The big-box chain – once considered a so-called “category killer” in home and bath goods – has seen its fortunes falter after an attempt to sell more of its own brand, or private-label goods.
Last week, Bed Bath & Beyond said it would close 150 stores, cut jobs and overhaul its merchandising strategy in an attempt to turn around its money-losing business.
It forecast a bigger-than-expected 26% slump in same-store sales for the second quarter and said it would retain its buybuy Baby business, which it had put up for sale.
Arnal sold 55,013 shares in Bed Bath & Beyond in multiple transactions on Aug. 16-17, Reuters’ calculations showed based on SEC filings. The sales amounted to about $1.4 million, and Arnal still had almost 255,400 shares remaining.

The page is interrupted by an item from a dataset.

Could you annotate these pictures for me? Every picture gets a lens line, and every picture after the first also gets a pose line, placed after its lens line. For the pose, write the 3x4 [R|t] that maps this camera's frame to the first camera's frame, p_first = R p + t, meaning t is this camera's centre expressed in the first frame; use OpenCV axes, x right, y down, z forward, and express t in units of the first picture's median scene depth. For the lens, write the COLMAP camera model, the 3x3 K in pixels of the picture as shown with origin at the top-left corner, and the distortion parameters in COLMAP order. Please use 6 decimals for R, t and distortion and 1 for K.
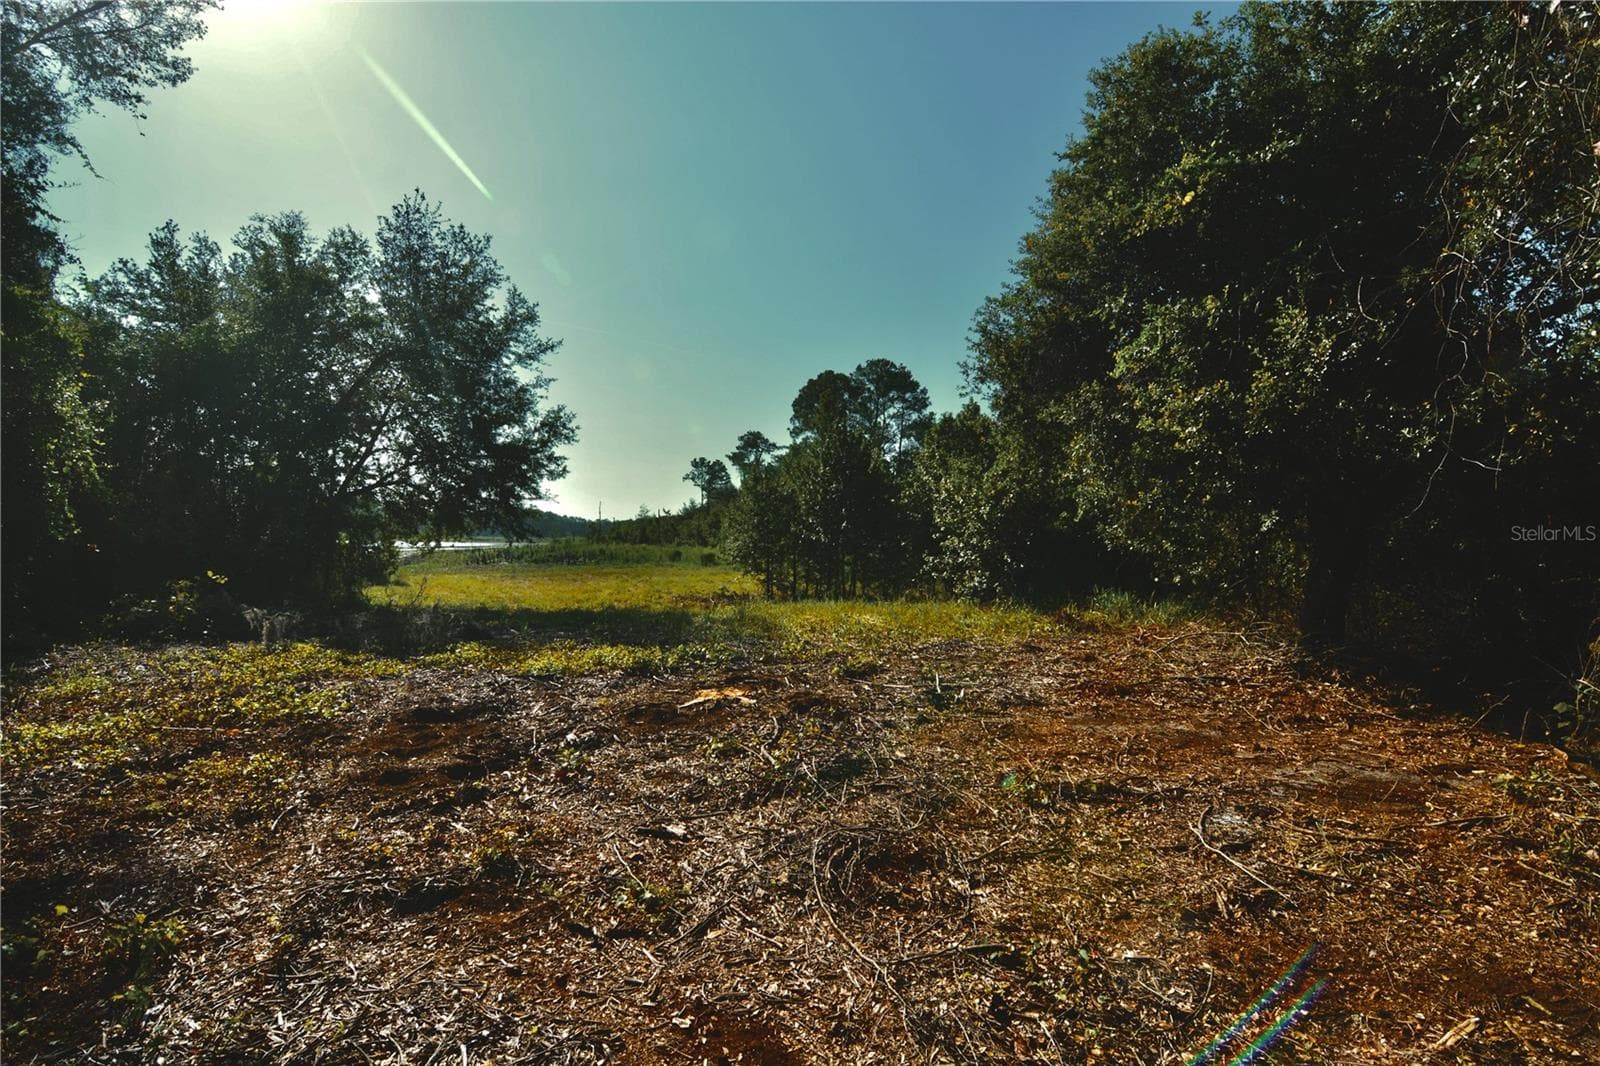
lens RADIAL K [[764.2, 0, 792.9], [0, 764.2, 540.2], [0, 0, 1]] dist [-0.015791, -0.004835]
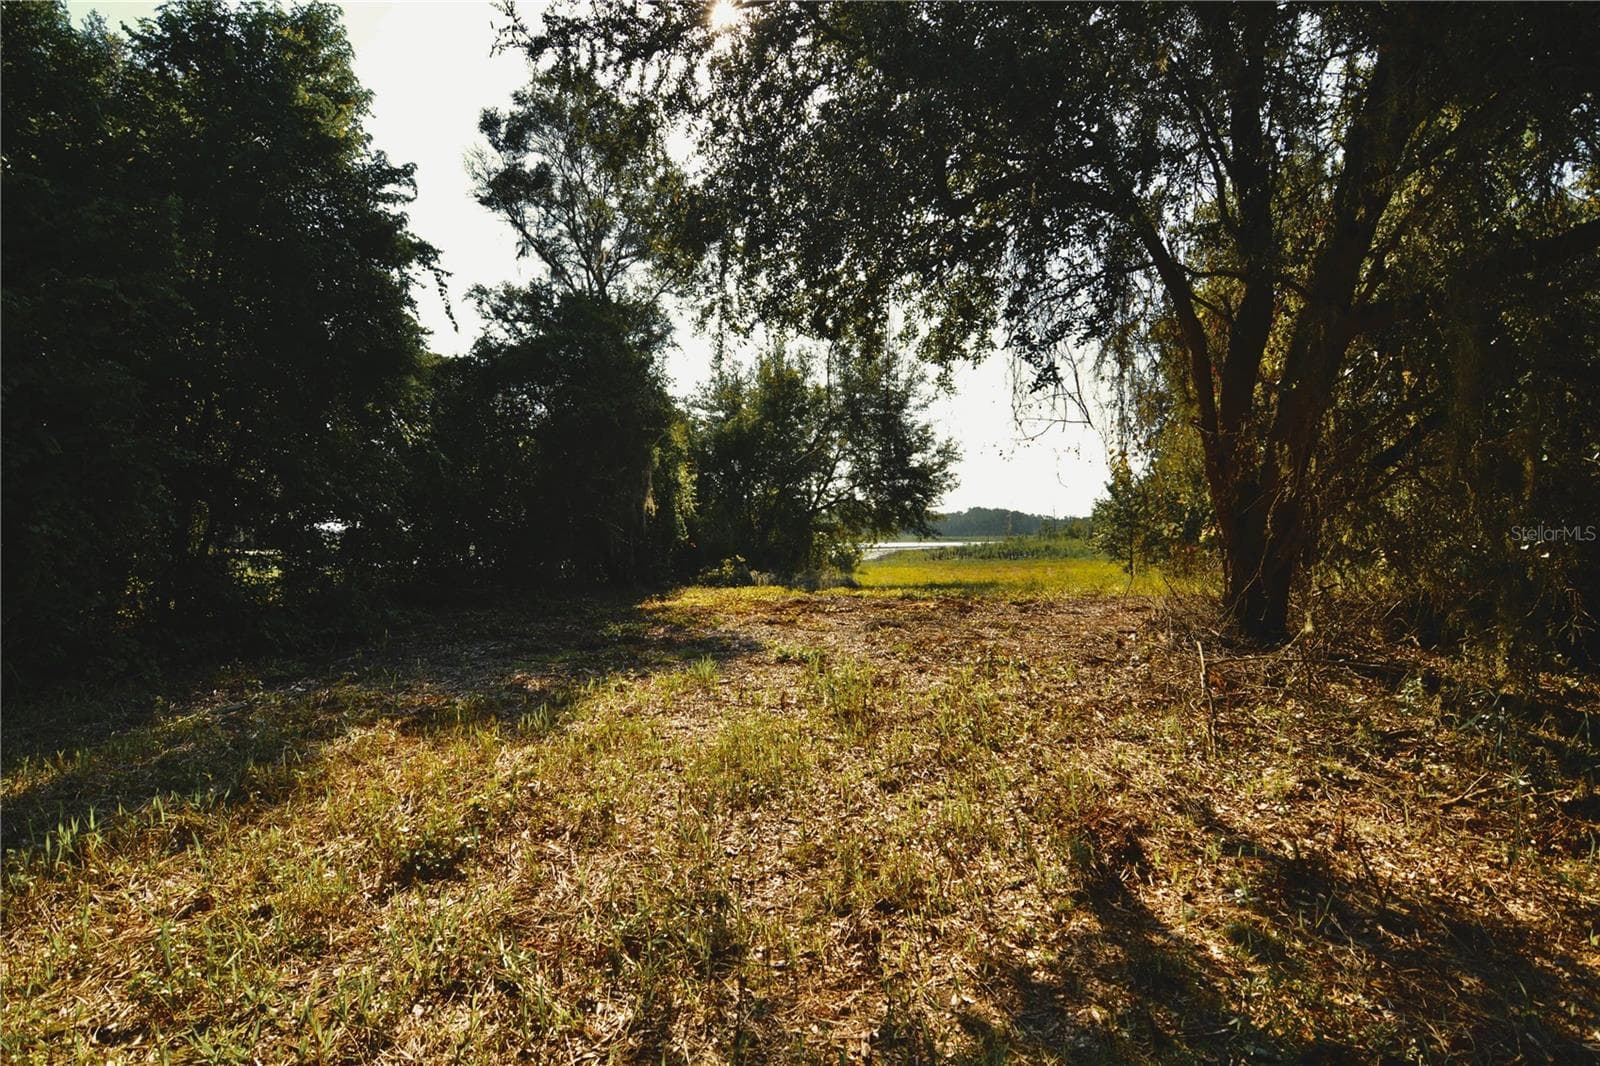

On Aug. 23, the company, Arnal and major shareholder Ryan Cohen were sued over accusations of artificially inflating the firm’s stock price in a “pump and dump” scheme, with the lawsuit alleging Arnal sold off his shares at a higher price after the scheme.
The class action lawsuit listed Arnal as one of the defendants and was brought by a group of shareholders who claimed they lost around $1.2 billion.
The filing in the U.S. District Court for the District of Columbia alleged that Arnal “agreed to regulate all insider sales by BBBY’s officers and directors to ensure that the market would not be inundated with a large number of BBBY shares at a given time.”
The lawsuit also alleged that he issued materially misleading statements to investors.
The company said it was “in the early stages of evaluating the complaint, but based on current knowledge the company believes the claims are without merit.”
Shares in Bed Bath & Beyond have been highly volatile in recent months, being viewed as a so-called “meme” stock, which trade more on social media sentiment than economic fundamentals.
Cohen, a billionaire investor, disclosed a stake of nearly 10% in early March. Cohen’s RC Ventures disclosed plans to sell its stake on Aug. 17.